With the biggest Silicon Valley companies working so hard on more privacy, you would think it should be a major topic at this year’s Online Marketing Rockstar festival, right? Well, it wasn’t.
Only the talk by Philipp Justus, Vice President Central Europe at Google, mentioned privacy in its keynote title and only a few speakers addressed it during their talks.
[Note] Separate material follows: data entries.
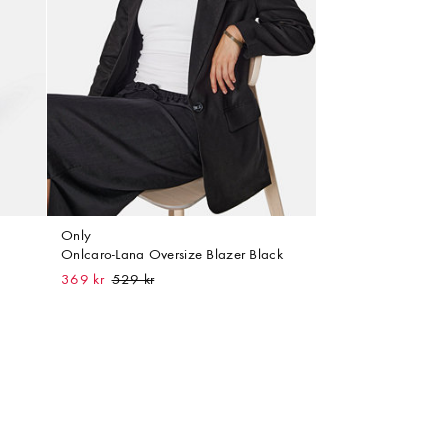
Only
Onlcaro-Lana Oversize Blazer Black
369 kr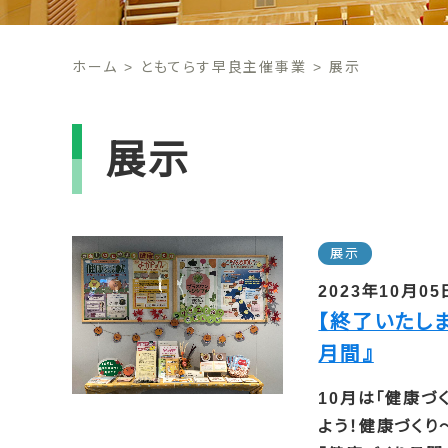
ホーム
ともてらす早良主催事業
展示
展示
展示
2023年10月05
【終了いたし
月間』
10月は「健康づ
よう！健康づくり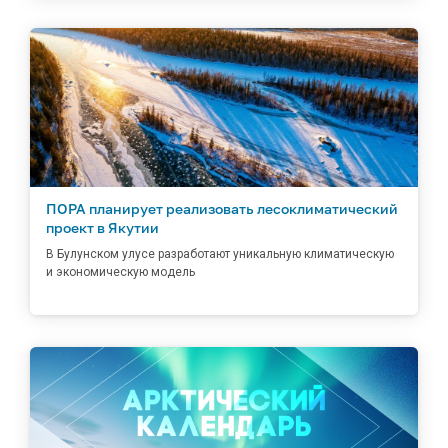
ПОРА планирует реализовать лесоклиматический
проект в Якутии
В Булунском улусе разработают уникальную климатическую
и экономическую модель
Instead, you could listen to blatant sales pitches from WeChat and other Chinese platforms, a country where privacy is not even an afterthought but ignored on purpose.
It’s striking to me, because one year after the GDPR has been put into effect with much turmoil, it would have been the chance for companies in the Ad tech industry to position themselves as an industry leader when it comes to privacy and data protection.
The GDPR set not only a new European but a global standard for data security and privacy and since it was passed, at least ten other countries including Argentina, Australia and Brazil have moved to implement similar rules
. With the California Consumer Privacy Act
becoming effective in 2020, it’s clear that the move towards more online privacy has just begun and is here to stay.
Therefore, it’s not only a missed opportunity but more importantly, it’s naive.
Change is coming
For many years the online marketing industry could harvest and sell user data by using cookies and fingerprinting methods, display annoying banner ads that forced users to click them with Evil UX, and making the web an overall bad experience.
Now, they need to re-think their business model and probably change it sooner than they had anticipated. Being first to do so might not only be good for marketing reasons, but necessary for survival.
“Ads kept the internet free for so long but with invasive ad-tracking at its peak and concerns about online privacy — or lack of — privacy is finally getting its day in the sun.”
I was really surprised by the lack of privacy-related talks at OMR. After all, Germany is known for its sensitivity in regards to personal data (remember the movement against Google for showing private houses in Google StreetView?).
Still, the discussion just has begun and the approaches by Google & Co should not be considered perfect. There is still much room to improve.
And who knows, maybe next year’s OMR will finally catch up to the big players.